* _Aim of the task_:
Quote every line of text in the listing below, word for word, and leave the pictures out of your answer.

[Stored entries]
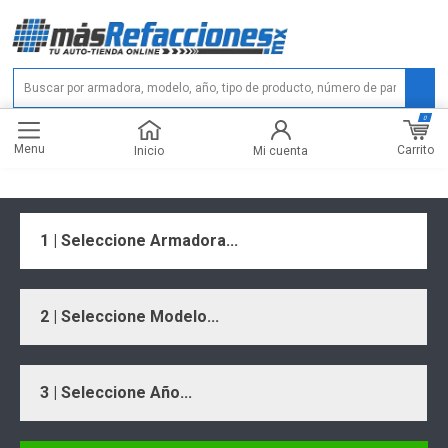
0
Menu
Carrito
Inicio
Mi cuenta
1 | Seleccione Armadora...
2 | Seleccione Modelo...
3 | Seleccione Año...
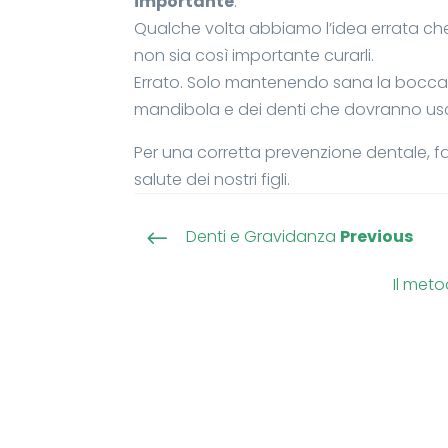
importante
.
Qualche volta abbiamo l’idea errata ch
non sia così importante curarli.
Errato. Solo mantenendo sana la bocca fi
mandibola e dei denti che dovranno usci
Per una corretta prevenzione dentale, fa
salute dei nostri figli.
Denti e Gravidanza
Previous
#
Il meto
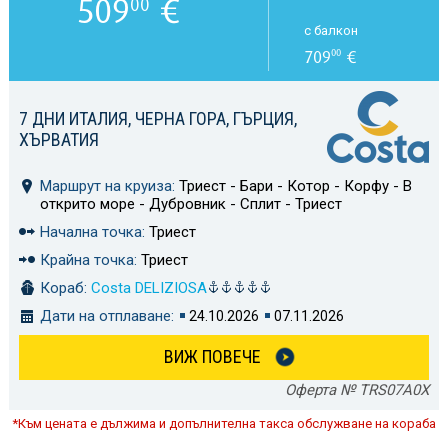
509
€
00
с балкон
709
€
00
7 ДНИ ИТАЛИЯ, ЧЕРНА ГОРА, ГЪРЦИЯ,
ХЪРВАТИЯ
Маршрут на круиза:
Триест - Бари - Котор - Корфу - В
открито море - Дубровник - Сплит - Триест
Начална точка:
Триест
Крайна точка:
Триест
Кораб:
Costa DELIZIOSA
Дати на отплаване:
24.10.2026
07.11.2026
ВИЖ ПОВЕЧЕ
Оферта № TRS07A0X
*Към цената е дължима и допълнителна такса обслужване на кораба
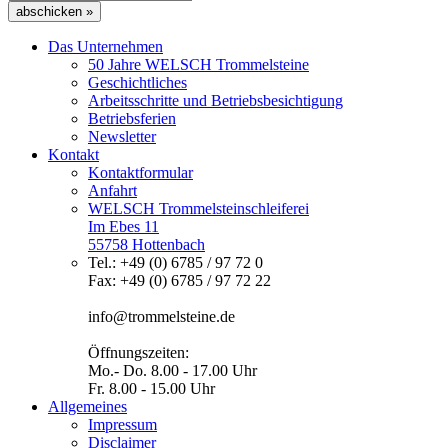
abschicken »
Das Unternehmen
50 Jahre WELSCH Trommelsteine
Geschichtliches
Arbeitsschritte und Betriebsbesichtigung
Betriebsferien
Newsletter
Kontakt
Kontaktformular
Anfahrt
WELSCH Trommelsteinschleiferei
Im Ebes 11
55758 Hottenbach
Tel.: +49 (0) 6785 / 97 72 0
Fax: +49 (0) 6785 / 97 72 22
info@trommelsteine.de
Öffnungszeiten:
Mo.- Do. 8.00 - 17.00 Uhr
Fr. 8.00 - 15.00 Uhr
Allgemeines
Impressum
Disclaimer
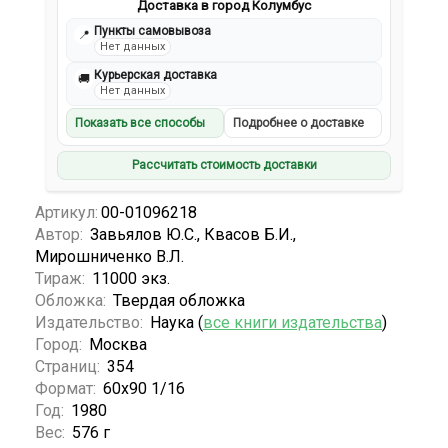
Доставка в город Колумбус
Пункты самовывоза
📍
Нет данных
Курьерская доставка
🚚
Нет данных
Показать все способы
Подробнее о доставке
Рассчитать стоимость доставки
Артикул:
00-01096218
Автор:
Завьялов Ю.С., Квасов Б.И.,
Мирошниченко В.Л.
Тираж:
11000 экз.
Обложка:
Твердая обложка
Издательство:
Наука (
все книги издательства
)
Город:
Москва
Страниц:
354
Формат:
60х90 1/16
Год:
1980
Вес:
576 г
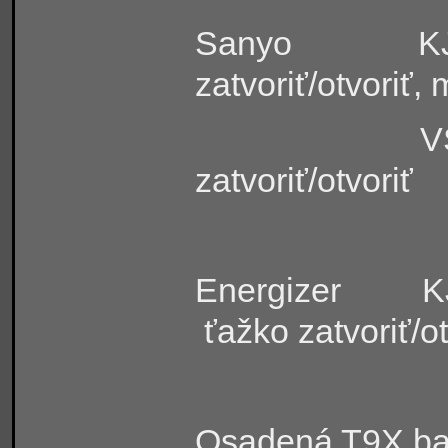
Sanyo
K
zatvoriť/otvoriť,
V
zatvoriť/otvoriť
Energizer
K
ťažko zatvoriť/o
Osadená T9X bat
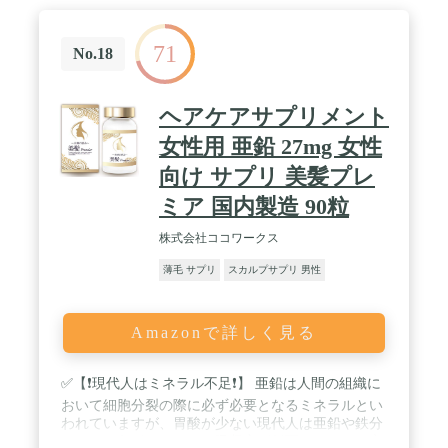
糖、 キャベツ、イチゴ、その他）、ヒアルロン酸、
ショウガ麹、シナモン 抽出物、醗酵黒マカエキス
71
末、フィーバーヒューエキス末、ブルーグ リーンア
No.18
ルジー末、ミレットエキス末、水溶性珪素末、豚プ
ラセンタ エキス末、イソマルトオリゴ糖、ケラチン
加水分解物、ツバキ種子エ キス、大豆エキス発酵
ヘアケアサプリメント
物、N-アセチルグルコサミン、コエンザイム Q10、
豆苗エキス末／結晶セルロース、シスチン、リジ
女性用 亜鉛 27mg 女性
ン、アルギニ ン、グルコン酸亜鉛、葉酸、ステアリ
向け サプリ 美髪プレ
ン酸カルシウム、二酸化ケイ素、パントテン酸カル
シウム、ビオチン、アラビアガム、L-アスコルビン
ミア 国内製造 90粒
酸 2-グルコシド、シクロデキストリ ン、乳化剤、
リン酸二水素ナトリウム / お召し上がり方：1日あ
株式会社ココワークス
たり3粒を目安に、噛まずに水またはぬるま湯でお
召し上がりください。内容量：27g（300mg×90
薄毛 サプリ
スカルプサプリ 男性
粒） 製造国 ：日本 / 使用上の注意：《摂取上のご
注意》〇本品は、多量摂取により疾病が治癒した
り、より健康が増進するものではありません。〇本
Amazonで詳しく見る
品は、疾病の診断、治療、予防を目的としたもので
はありません。〇本品は、疾病に罹患している者、
未成年者、妊産婦（妊娠を計画している者を含
✅【❗現代人はミネラル不足❗】 亜鉛は人間の組織に
む。）及び授乳婦を対象に開発された食品ではあり
おいて細胞分裂の際に必ず必要となるミネラルとい
ません。〇疾病に罹患している場合は医師に、医薬
われていますが、胃酸が少ない現代人は亜鉛や鉄分
品を服用している場合は医師、薬剤師に相談してく
といった各種のミネラル吸収率が低下していると言
ださい。〇体調に異変を感じた際は、速やかに摂取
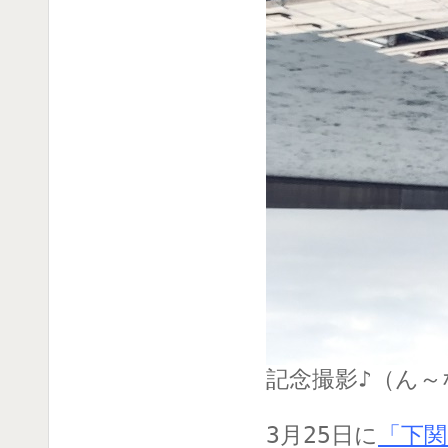
記念撮影♪（ん
3月25日に
「下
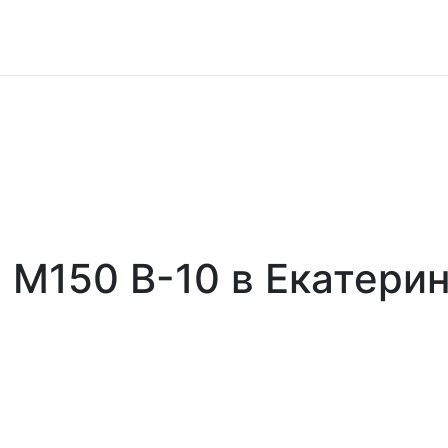
 М150 В-10 в Екатери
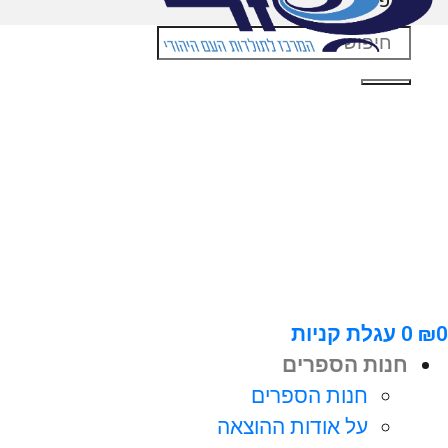
חיפוש
0
₪
0
עגלת קניות
חנות הספרים
חנות הספרים
על אודות ההוצאה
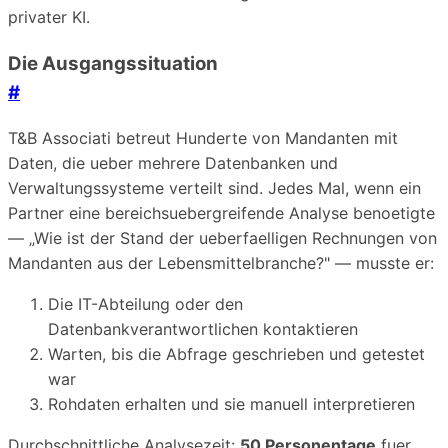
privater KI.
Die Ausgangssituation
#
T&B Associati betreut Hunderte von Mandanten mit
Daten, die ueber mehrere Datenbanken und
Verwaltungssysteme verteilt sind. Jedes Mal, wenn ein
Partner eine bereichsuebergreifende Analyse benoetigte
— „Wie ist der Stand der ueberfaelligen Rechnungen von
Mandanten aus der Lebensmittelbranche?" — musste er:
Die IT-Abteilung oder den
Datenbankverantwortlichen kontaktieren
Warten, bis die Abfrage geschrieben und getestet
war
Rohdaten erhalten und sie manuell interpretieren
Durchschnittliche Analysezeit:
50 Personentage
fuer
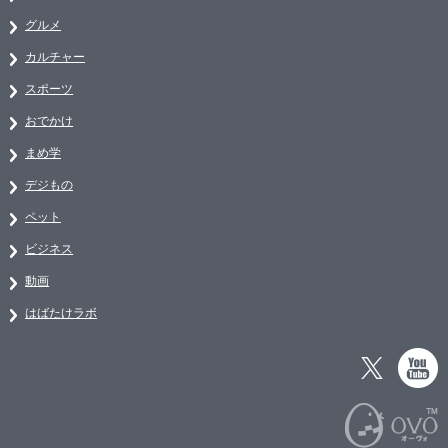
グルメ
カルチャー
スポーツ
おでかけ
まめ学
デジもの
ペット
ビジネス
動画
はばたけラボ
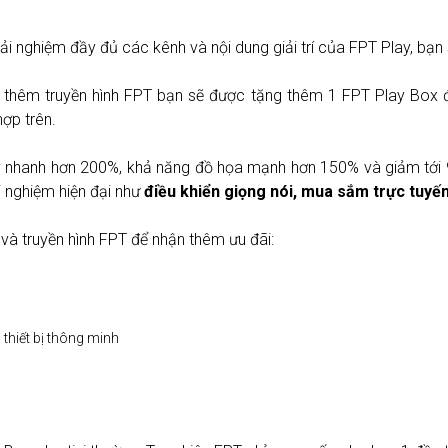
ải nghiệm đầy đủ các kênh và nội dung giải trí của FPT Play, bạn
í thêm truyền hình FPT bạn sẽ được tặng thêm 1 FPT Play Box đi
ợp trên.
lý nhanh hơn 200%, khả năng đồ họa mạnh hơn 150% và giảm tới 9
ải nghiệm hiện đại như
điều khiển giọng nói, mua sắm trực tuyế
à truyền hình FPT để nhận thêm ưu đãi:
thiết bị thông minh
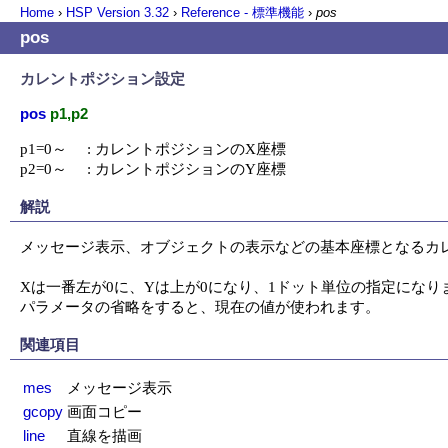
Home
›
HSP Version
3.32
›
Reference - 標準機能
›
pos
pos
カレントポジション設定
pos
p1,p2
p1=0～     : カレントポジションのX座標

p2=0～     : カレントポジションのY座標
解説
メッセージ表示、オブジェクトの表示などの基本座標となるカレ
Xは一番左が0に、Yは上が0になり、1ドット単位の指定になりま
パラメータの省略をすると、現在の値が使われます。
関連項目
mes
メッセージ表示
gcopy
画面コピー
line
直線を描画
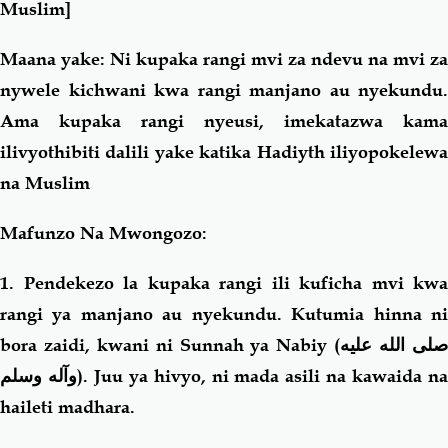
Muslim]
Maana yake: Ni kupaka rangi mvi za ndevu na mvi za
nywele kichwani kwa rangi manjano au nyekundu.
Ama kupaka rangi nyeusi, imekatazwa kama
ilivyothibiti dalili yake katika Hadiyth iliyopokelewa
na Muslim
Mafunzo Na Mwongozo:
1. Pendekezo la kupaka rangi ili kuficha mvi kwa
rangi ya manjano au nyekundu. Kutumia hinna ni
bora zaidi, kwani ni Sunnah ya Nabiy (
لى الله عليه
وآله وسلم
). Juu ya hivyo, ni mada asili na kawaida n
haileti madhara.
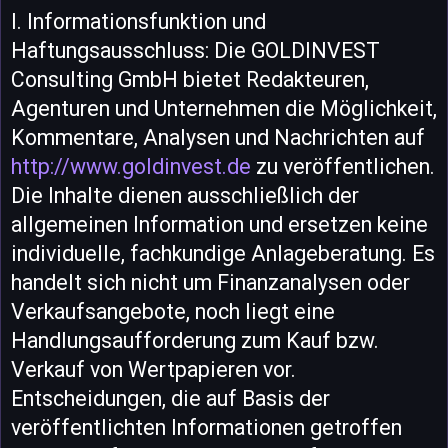
I. Informationsfunktion und
Haftungsausschluss: Die GOLDINVEST
Consulting GmbH bietet Redakteuren,
Agenturen und Unternehmen die Möglichkeit,
Kommentare, Analysen und Nachrichten auf
http://www.goldinvest.de
zu veröffentlichen.
Die Inhalte dienen ausschließlich der
allgemeinen Information und ersetzen keine
individuelle, fachkundige Anlageberatung. Es
handelt sich nicht um Finanzanalysen oder
Verkaufsangebote, noch liegt eine
Handlungsaufforderung zum Kauf bzw.
Verkauf von Wertpapieren vor.
Entscheidungen, die auf Basis der
veröffentlichten Informationen getroffen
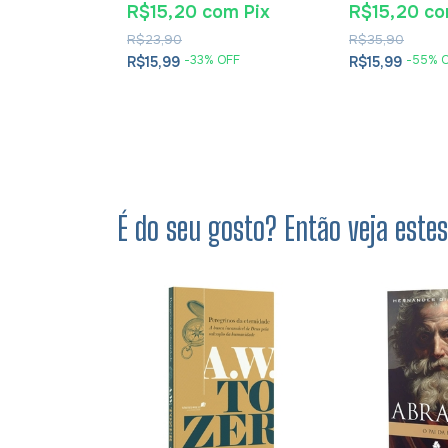
tã - James K.
Cesareia
m
Pix
R$15,20
com
Pix
R$15,20
c
R$23,90
R$35,90
OFF
-
33
% OFF
-
55
% 
R$15,99
R$15,99
É do seu gosto? Então veja este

* _Final answer_:
0
Menu
Carrito
Inicio
Mi cuenta
1 | Seleccione Armadora...
2 | Seleccione Modelo...
3 | Seleccione Año...
importante
.
Qualche volta abbiamo l’idea errata ch
non sia così importante curarli.
Errato. Solo mantenendo sana la bocca fi
mandibola e dei denti che dovranno usci
Per una corretta prevenzione dentale, fa
salute dei nostri figli.
Denti e Gravidanza
Previous
#
Il meto
509
€
00
с балкон
709
€
00
7 ДНИ ИТАЛИЯ, ЧЕРНА ГОРА, ГЪРЦИЯ,
ХЪРВАТИЯ
Маршрут на круиза:
Триест - Бари - Котор - Корфу - В
открито море - Дубровник - Сплит - Триест
Начална точка:
Триест
Крайна точка:
Триест
Кораб:
Costa DELIZIOSA
Дати на отплаване:
24.10.2026
07.11.2026
ВИЖ ПОВЕЧЕ
Оферта № TRS07A0X
*Към цената е дължима и допълнителна такса обслужване на кораба
abschicken »
Das Unternehmen
50 Jahre WELSCH Trommelsteine
Geschichtliches
Arbeitsschritte und Betriebsbesichtigung
Betriebsferien
Newsletter
Kontakt
Kontaktformular
Anfahrt
WELSCH Trommelsteinschleiferei
Im Ebes 11
55758 Hottenbach
Tel.: +49 (0) 6785 / 97 72 0
Fax: +49 (0) 6785 / 97 72 22
info@trommelsteine.de
Öffnungszeiten:
Mo.- Do. 8.00 - 17.00 Uhr
Fr. 8.00 - 15.00 Uhr
Allgemeines
Impressum
Disclaimer
Доставка в город Колумбус
Пункты самовывоза
📍
Нет данных
Курьерская доставка
🚚
Нет данных
Показать все способы
Подробнее о доставке
Рассчитать стоимость доставки
Артикул:
00-01096218
Автор:
Завьялов Ю.С., Квасов Б.И.,
Мирошниченко В.Л.
Тираж:
11000 экз.
Обложка:
Твердая обложка
Издательство:
Наука (
все книги издательства
)
Город:
Москва
Страниц:
354
Формат:
60х90 1/16
Год:
1980
Вес:
576 г
Sanyo
K
zatvoriť/otvoriť,
V
zatvoriť/otvoriť
Energizer
K
ťažko zatvoriť/o
Osadená T9X bat
糖、 キャベツ、イチゴ、その他）、ヒアルロン酸、
ショウガ麹、シナモン 抽出物、醗酵黒マカエキス
71
末、フィーバーヒューエキス末、ブルーグ リーンア
No.18
ルジー末、ミレットエキス末、水溶性珪素末、豚プ
ラセンタ エキス末、イソマルトオリゴ糖、ケラチン
加水分解物、ツバキ種子エ キス、大豆エキス発酵
ヘアケアサプリメント
物、N-アセチルグルコサミン、コエンザイム Q10、
豆苗エキス末／結晶セルロース、シスチン、リジ
女性用 亜鉛 27mg 女性
ン、アルギニ ン、グルコン酸亜鉛、葉酸、ステアリ
向け サプリ 美髪プレ
ン酸カルシウム、二酸化ケイ素、パントテン酸カル
シウム、ビオチン、アラビアガム、L-アスコルビン
ミア 国内製造 90粒
酸 2-グルコシド、シクロデキストリ ン、乳化剤、
リン酸二水素ナトリウム / お召し上がり方：1日あ
株式会社ココワークス
たり3粒を目安に、噛まずに水またはぬるま湯でお
召し上がりください。内容量：27g（300mg×90
薄毛 サプリ
スカルプサプリ 男性
粒） 製造国 ：日本 / 使用上の注意：《摂取上のご
注意》〇本品は、多量摂取により疾病が治癒した
り、より健康が増進するものではありません。〇本
Amazonで詳しく見る
品は、疾病の診断、治療、予防を目的としたもので
はありません。〇本品は、疾病に罹患している者、
未成年者、妊産婦（妊娠を計画している者を含
✅【❗現代人はミネラル不足❗】 亜鉛は人間の組織に
む。）及び授乳婦を対象に開発された食品ではあり
おいて細胞分裂の際に必ず必要となるミネラルとい
ません。〇疾病に罹患している場合は医師に、医薬
われていますが、胃酸が少ない現代人は亜鉛や鉄分
品を服用している場合は医師、薬剤師に相談してく
といった各種のミネラル吸収率が低下していると言
ださい。〇体調に異変を感じた際は、速やかに摂取
記念撮影♪（ん
3月25日に
「下
 М150 В-10 в Екатери
חיפוש
0
₪
0
עגלת קניות
חנות הספרים
חנות הספרים
על אודות ההוצאה
privater KI.
Die Ausgangssituation
#
T&B Associati betreut Hunderte von Mandanten mit
Daten, die ueber mehrere Datenbanken und
Verwaltungssysteme verteilt sind. Jedes Mal, wenn ein
Partner eine bereichsuebergreifende Analyse benoetigte
— „Wie ist der Stand der ueberfaelligen Rechnungen von
Mandanten aus der Lebensmittelbranche?" — musste er:
Die IT-Abteilung oder den
Datenbankverantwortlichen kontaktieren
Warten, bis die Abfrage geschrieben und getestet
war
Rohdaten erhalten und sie manuell interpretieren
Durchschnittliche Analysezeit:
50 Personentage
fuer
グルメ
カルチャー
スポーツ
おでかけ
まめ学
デジもの
ペット
ビジネス
動画
はばたけラボ
ải nghiệm đầy đủ các kênh và nội dung giải trí của FPT Play, bạn
í thêm truyền hình FPT bạn sẽ được tặng thêm 1 FPT Play Box đi
ợp trên.
lý nhanh hơn 200%, khả năng đồ họa mạnh hơn 150% và giảm tới 9
ải nghiệm hiện đại như
điều khiển giọng nói, mua sắm trực tuyế
à truyền hình FPT để nhận thêm ưu đãi:
thiết bị thông minh
Home
›
HSP Version
3.32
›
Reference - 標準機能
›
pos
pos
カレントポジション設定
pos
p1,p2
p1=0～     : カレントポジションのX座標

p2=0～     : カレントポジションのY座標
解説
メッセージ表示、オブジェクトの表示などの基本座標となるカレ
Xは一番左が0に、Yは上が0になり、1ドット単位の指定になりま
パラメータの省略をすると、現在の値が使われます。
関連項目
mes
メッセージ表示
gcopy
画面コピー
line
直線を描画
Muslim]
Maana yake: Ni kupaka rangi mvi za ndevu na mvi za
nywele kichwani kwa rangi manjano au nyekundu.
Ama kupaka rangi nyeusi, imekatazwa kama
ilivyothibiti dalili yake katika Hadiyth iliyopokelewa
na Muslim
Mafunzo Na Mwongozo:
1. Pendekezo la kupaka rangi ili kuficha mvi kwa
rangi ya manjano au nyekundu. Kutumia hinna ni
bora zaidi, kwani ni Sunnah ya Nabiy (
لى الله عليه
وآله وسلم
). Juu ya hivyo, ni mada asili na kawaida n
haileti madhara.
I. Informationsfunktion und
Haftungsausschluss: Die GOLDINVEST
Consulting GmbH bietet Redakteuren,
Agenturen und Unternehmen die Möglichkeit,
Kommentare, Analysen und Nachrichten auf
http://www.goldinvest.de
zu veröffentlichen.
Die Inhalte dienen ausschließlich der
allgemeinen Information und ersetzen keine
individuelle, fachkundige Anlageberatung. Es
handelt sich nicht um Finanzanalysen oder
Verkaufsangebote, noch liegt eine
Handlungsaufforderung zum Kauf bzw.
Verkauf von Wertpapieren vor.
Entscheidungen, die auf Basis der
veröffentlichten Informationen getroffen
tã - James K.
Cesareia
m
Pix
R$15,20
com
Pix
R$15,20
c
R$23,90
R$35,90
OFF
-
33
% OFF
-
55
% 
R$15,99
R$15,99
É do seu gosto? Então veja este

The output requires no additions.